▶ Page
2.2 - Charter of the Audit Committee of the Board of Directors


October 2003

[COMPANY NAME]

[NOTE: This form of charter is drafted with more “bells and whistles” than are required in any particular charter, particularly non-NYSE companies. Particular provisions that should be considered optional are in brackets. Other provisions may only be required by the NYSE but are not in brackets because they are recommended as part of any company’s charter. The following additional provisions are not required for Nasdaq companies but are recommended, either in the charter itself or in a separate workplan adopted by the audit committee: IV.A.7, 10 and 11; IV.B.4, 5, 6, 7, 9, 13, 14 and 15. Regardless of which provisions are bracketed, it is up to each company’s board of directors to determine what form of charter is appropriate, and no provision should be considered mandatory unless it is specifically required by applicable listing standards.]


I. Statement of Policy

This Charter specifies the scope of the responsibilities of the Audit Committee (the “Committee”) of the Board of Directors (the “Board”) of [Company] (the “Company”) and the manner in which those responsibilities shall be performed, including its structure, processes and membership requirements.

The primary purpose of the Committee is to [oversee the accounting and financial reporting processes of the Company and the audits of the Company’s financial statements [Nasdaq]] [assist the Board in fulfilling its oversight responsibilities by reviewing and reporting to the Board on the integrity of the financial reports and other financial information provided by the Company to any governmental body or to the public, and on the Company’s compliance with legal and regulatory requirements [NYSE]]. The Committee shall also review the qualifications, independence and performance, and approve the terms of engagement of the Company’s independent auditor [, review the performance of the Company’s internal audit function] and prepare any reports required of the Committee under rules of the Securities and Exchange Commission (“SEC”). [NYSE & NASDAQ]

The Company shall provide appropriate funding, as determined by the Committee, to permit the Committee to perform its duties under this Charter, to compensate its advisors and to compensate any registered public accounting firm engaged for the purpose of rendering or issuing an audit report or related work or performing other audit, review or attest services for the Company. [SARBANES Section 301 & SEC Release No. 34-47137]The Committee, at its discretion, has the authority to initiate investigations, and hire legal, accounting or other outside advisors or experts to assist the Committee, as it deems necessary to fulfill its duties under this Charter. [SARBANES Section 301 & SEC Release No. 34-47137 & NYSE & NASDAQ] The Committee may also perform such other activities consistent with this Charter, the Company’s Bylaws and governing law, as the Committee or the Board deems necessary or appropriate.

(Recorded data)
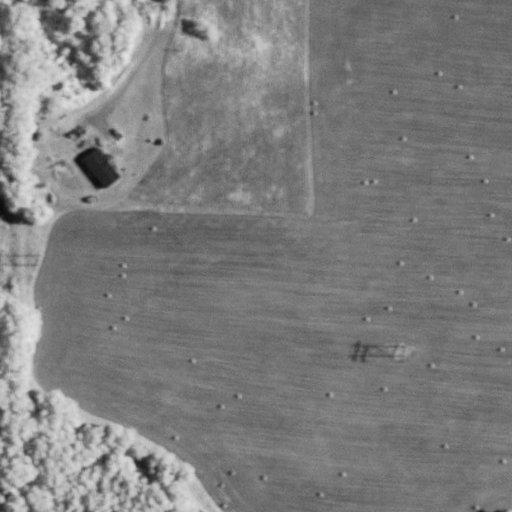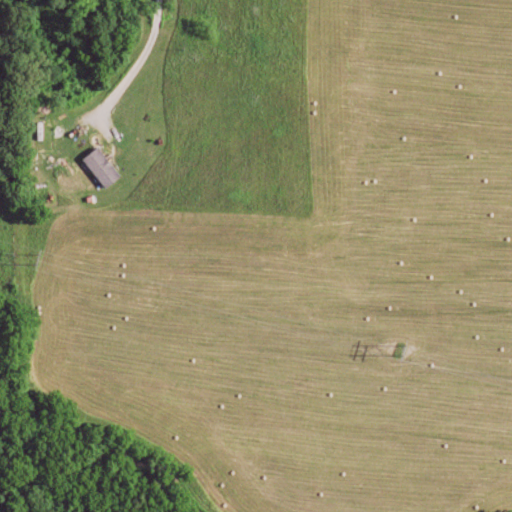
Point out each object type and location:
building: (107, 167)
power tower: (35, 262)
power tower: (401, 352)
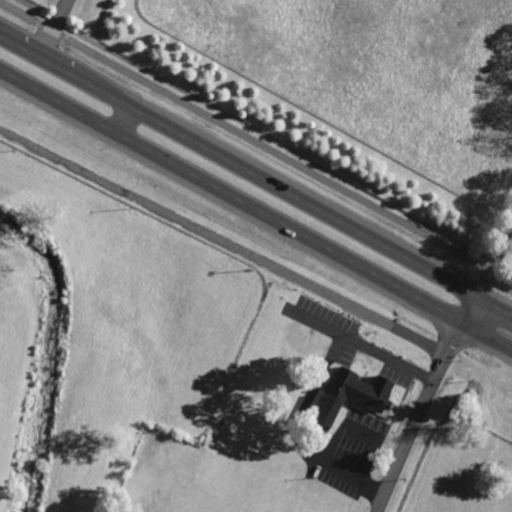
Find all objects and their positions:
road: (53, 28)
park: (335, 92)
road: (257, 137)
road: (256, 175)
road: (256, 209)
road: (222, 242)
road: (495, 262)
road: (385, 357)
building: (349, 395)
building: (349, 397)
road: (424, 403)
road: (301, 407)
park: (458, 468)
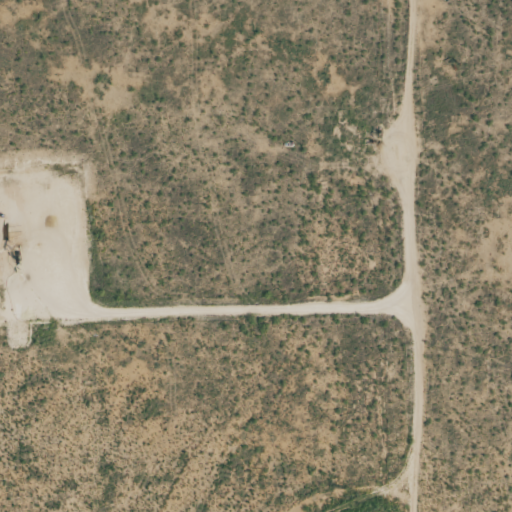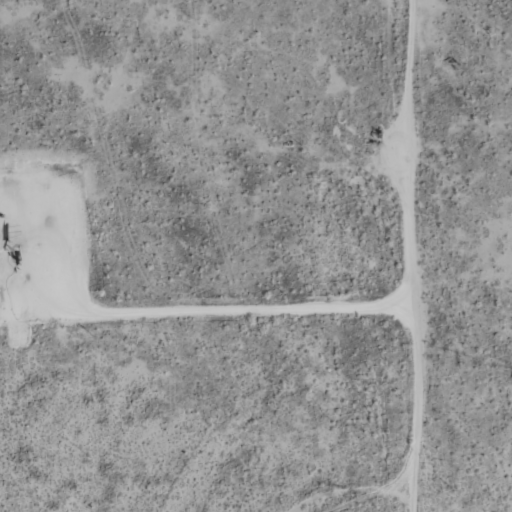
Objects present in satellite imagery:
road: (376, 256)
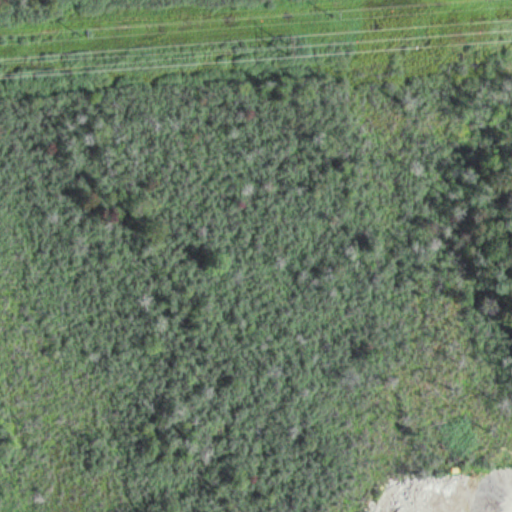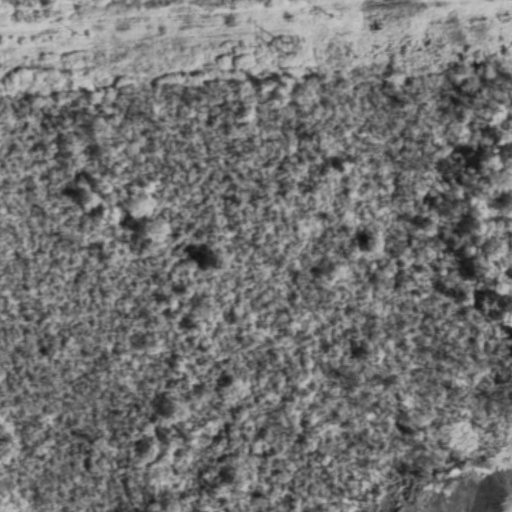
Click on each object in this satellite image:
power tower: (331, 13)
power tower: (78, 32)
power tower: (280, 43)
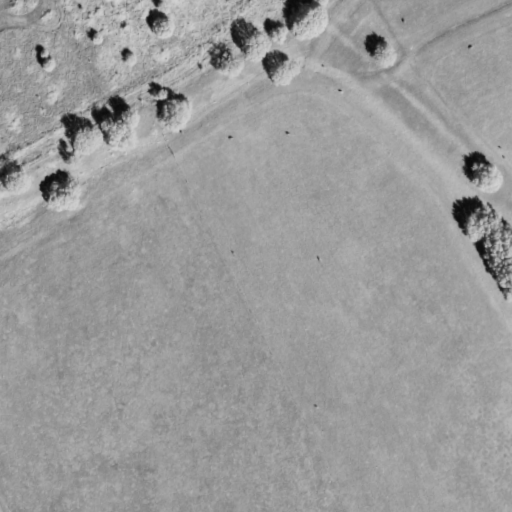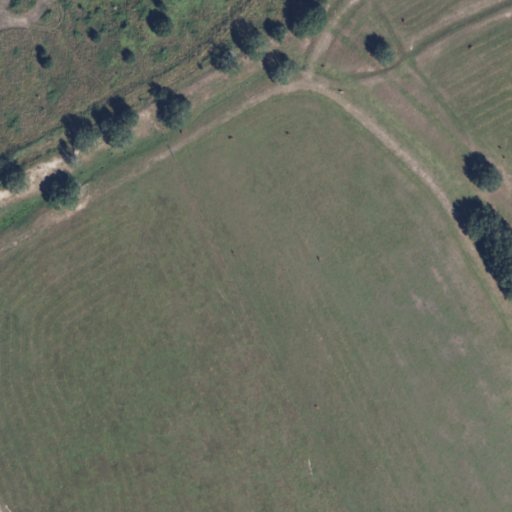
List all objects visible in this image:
road: (390, 95)
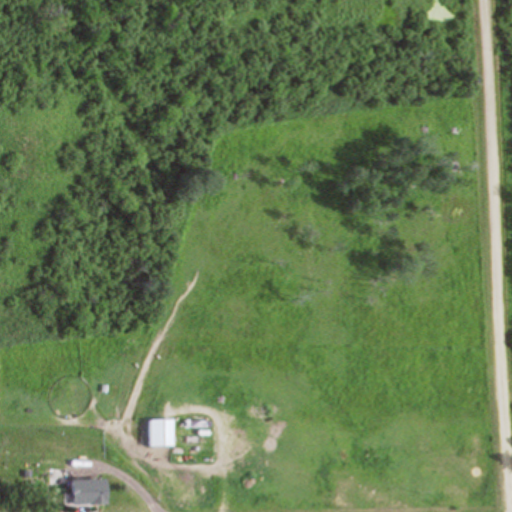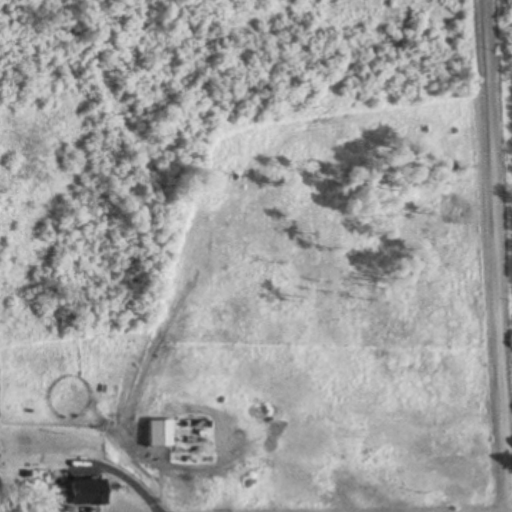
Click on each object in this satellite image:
road: (495, 225)
building: (160, 432)
road: (206, 462)
building: (82, 492)
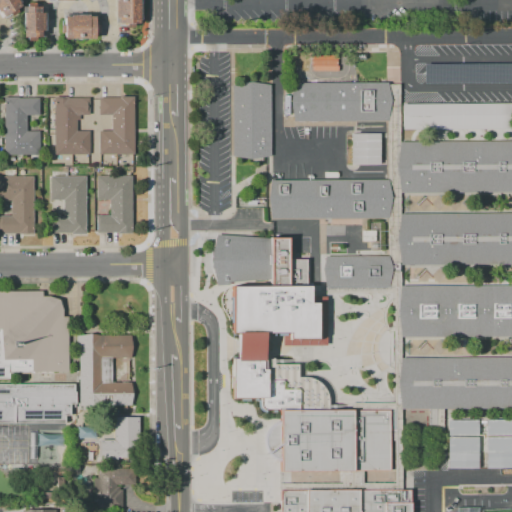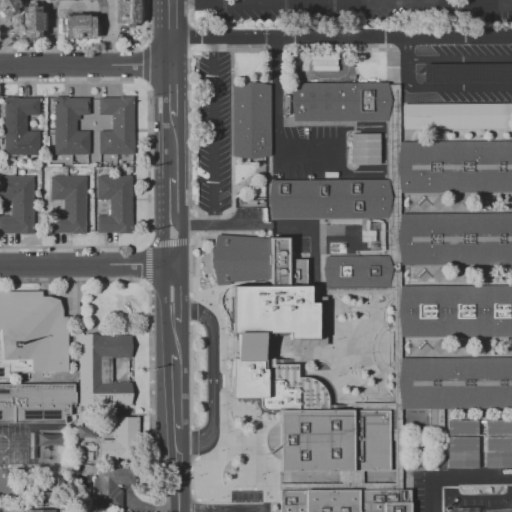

▶ Tasks
1. Retype the audit committee charter between "I. Statement of" and "and membership requirements.", inclusive.
2. Answer these questions using the audit committee charter:
(a) What month and year appear near the top?
(b) What abbreviation is defined for the Securities and Exchange Commission?
(c) Who determines the appropriate funding that the Company must provide to the Committee?

▶ Solutions by task
1.
I. Statement of Policy

This Charter specifies the scope of the responsibilities of the Audit Committee (the “Committee”) of the Board of Directors (the “Board”) of [Company] (the “Company”) and the manner in which those responsibilities shall be performed, including its structure, processes and membership requirements.

2.
(a) October 2003
(b) SEC
(c) The Committee